_Задание_. Напечатайте дословно часть текста о первом произведении от слов «Рано освоившись с» до слов «что он прав.» включительно.

_Фрагмент документа_.
--

Выбери любимый жанр

Статьи - Фейхтвангер Лион - Страница 19


Изменить размер шрифта:

19

Как я написал свое первое произведение

Рано освоившись с иностранными языками, овладев всеми ухищрениями литературных игр, я еще в очень юном возрасте приобрел формальное мастерство, удивлявшее моих наставников и моих сверстников. Мне было лет двенадцать, когда один старший мальчик, слывший скупым на слова, туповатым и замкнутым, с завистью заявил мне, что все, чем я занимаюсь, – дерьмо. Какая-нибудь корявая фраза о самом маленьком, но подлинном событии, любая насмешка над учителем, хороший или плохой результат при заплыве – во всем этом в сто раз больше смысла, чем в любых моих распрекрасных немецких и латинских виршах. Мы сидели тогда в купальне, дело было ранней весной, я посинел от холода и еще прежде, чем он кончил, знал, что он прав.

--

_Фрагменты материала_.
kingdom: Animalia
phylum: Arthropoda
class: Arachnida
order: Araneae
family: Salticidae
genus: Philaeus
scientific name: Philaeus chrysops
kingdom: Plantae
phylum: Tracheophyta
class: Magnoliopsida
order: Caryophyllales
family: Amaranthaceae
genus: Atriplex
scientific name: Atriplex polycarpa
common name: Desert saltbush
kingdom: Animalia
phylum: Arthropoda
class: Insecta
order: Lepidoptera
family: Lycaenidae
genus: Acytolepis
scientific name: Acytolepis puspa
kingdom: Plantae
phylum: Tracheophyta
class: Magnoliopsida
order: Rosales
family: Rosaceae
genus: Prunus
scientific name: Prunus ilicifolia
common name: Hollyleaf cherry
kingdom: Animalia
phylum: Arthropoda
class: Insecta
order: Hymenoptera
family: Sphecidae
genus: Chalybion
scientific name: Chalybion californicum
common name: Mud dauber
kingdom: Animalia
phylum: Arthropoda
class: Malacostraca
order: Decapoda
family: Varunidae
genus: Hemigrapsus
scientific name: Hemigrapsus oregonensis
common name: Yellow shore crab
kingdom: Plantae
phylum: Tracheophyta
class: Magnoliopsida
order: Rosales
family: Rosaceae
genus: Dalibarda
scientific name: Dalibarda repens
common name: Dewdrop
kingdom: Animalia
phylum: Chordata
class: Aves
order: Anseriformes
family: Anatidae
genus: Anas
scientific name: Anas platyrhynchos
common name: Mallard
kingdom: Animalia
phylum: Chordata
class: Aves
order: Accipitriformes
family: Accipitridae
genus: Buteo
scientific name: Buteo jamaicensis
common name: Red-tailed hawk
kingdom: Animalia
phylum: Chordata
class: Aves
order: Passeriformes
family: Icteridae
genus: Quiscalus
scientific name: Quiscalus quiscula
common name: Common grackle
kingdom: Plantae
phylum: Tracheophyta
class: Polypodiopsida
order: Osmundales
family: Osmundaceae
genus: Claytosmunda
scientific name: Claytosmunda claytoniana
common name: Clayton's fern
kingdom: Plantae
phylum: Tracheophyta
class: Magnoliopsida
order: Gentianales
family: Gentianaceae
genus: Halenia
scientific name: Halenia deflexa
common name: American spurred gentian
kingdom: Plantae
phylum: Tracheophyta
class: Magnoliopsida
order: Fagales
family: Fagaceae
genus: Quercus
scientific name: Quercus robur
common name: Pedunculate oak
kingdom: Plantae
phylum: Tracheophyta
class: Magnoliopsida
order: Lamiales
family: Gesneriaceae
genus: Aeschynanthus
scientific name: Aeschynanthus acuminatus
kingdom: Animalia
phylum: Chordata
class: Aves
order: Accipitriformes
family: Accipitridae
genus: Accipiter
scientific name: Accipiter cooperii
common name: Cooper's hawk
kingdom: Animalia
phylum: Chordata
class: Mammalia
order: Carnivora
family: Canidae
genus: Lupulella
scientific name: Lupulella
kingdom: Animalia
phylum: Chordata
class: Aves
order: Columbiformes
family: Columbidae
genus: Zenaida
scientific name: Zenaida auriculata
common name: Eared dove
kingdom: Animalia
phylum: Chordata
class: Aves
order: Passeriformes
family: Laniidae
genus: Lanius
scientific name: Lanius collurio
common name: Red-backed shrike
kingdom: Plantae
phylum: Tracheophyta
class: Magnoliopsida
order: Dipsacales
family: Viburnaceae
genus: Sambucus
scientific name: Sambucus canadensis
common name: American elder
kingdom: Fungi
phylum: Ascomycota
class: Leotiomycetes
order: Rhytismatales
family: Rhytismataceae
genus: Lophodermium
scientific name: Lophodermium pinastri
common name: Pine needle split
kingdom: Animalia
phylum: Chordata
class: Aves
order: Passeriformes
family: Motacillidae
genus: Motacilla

--

_Правильный ответ_.
Рано освоившись с иностранными языками, овладев всеми ухищрениями литературных игр, я еще в очень юном возрасте приобрел формальное мастерство, удивлявшее моих наставников и моих сверстников. Мне было лет двенадцать, когда один старший мальчик, слывший скупым на слова, туповатым и замкнутым, с завистью заявил мне, что все, чем я занимаюсь, – дерьмо. Какая-нибудь корявая фраза о самом маленьком, но подлинном событии, любая насмешка над учителем, хороший или плохой результат при заплыве – во всем этом в сто раз больше смысла, чем в любых моих распрекрасных немецких и латинских виршах. Мы сидели тогда в купальне, дело было ранней весной, я посинел от холода и еще прежде, чем он кончил, знал, что он прав.